_YOUR ASSIGNMENT:_
Find every line below that contains the string "minimo", and copy each one out in full.

_SOURCE RECORDS:_
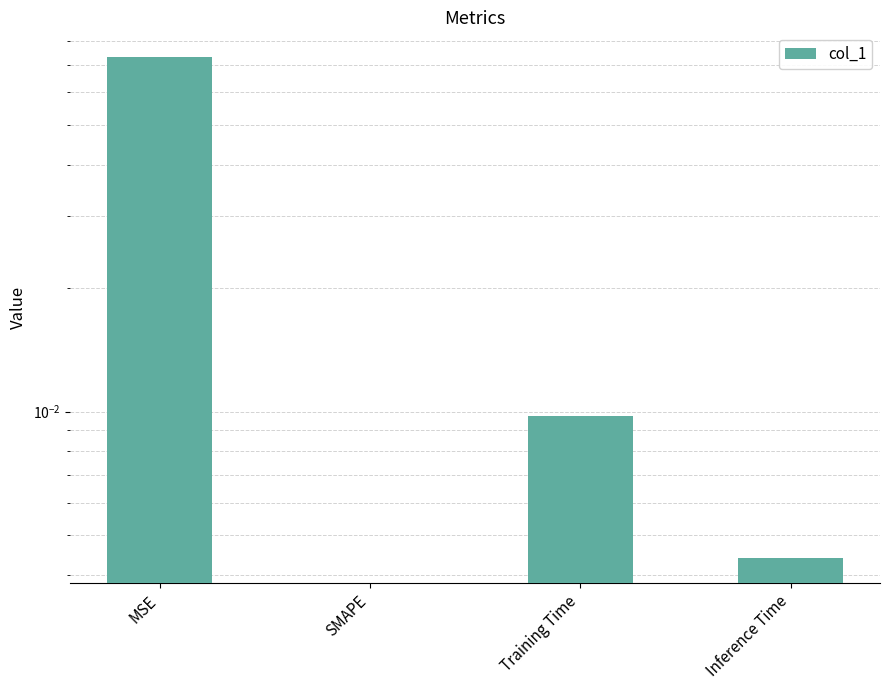

Reading left to right, list all the values displayed in this chart.

0.1	0.0	0.0	0.0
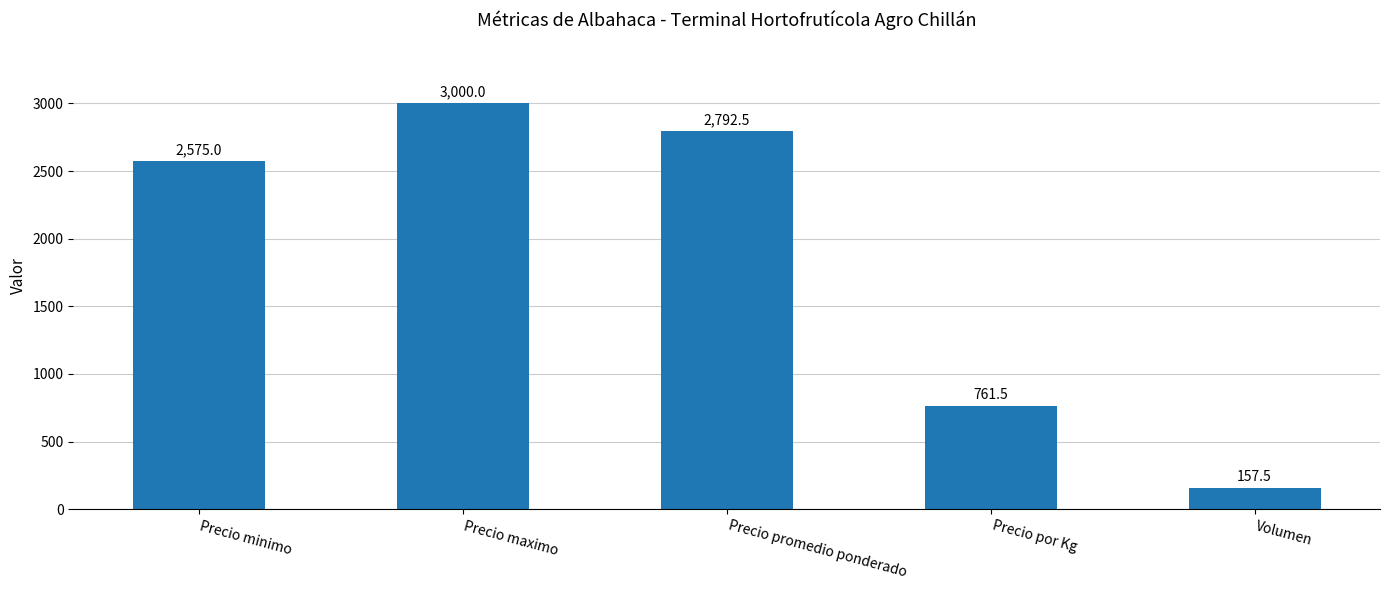

Rank the categories by value from highest to lowest.

Precio maximo, Precio promedio ponderado, Precio minimo, Precio por Kg, Volumen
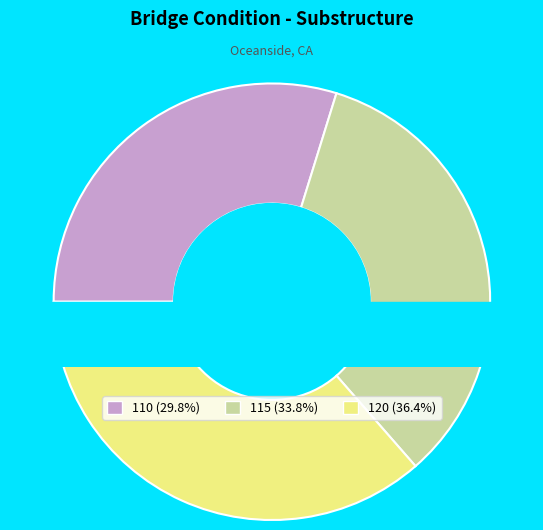

To the nearest percent, what is the combined percentage of 120 and 115?

70%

_SOLUTION TO THE PROBLEM:_
Precio maximo, Precio promedio ponderado, Precio minimo, Precio por Kg, Volumen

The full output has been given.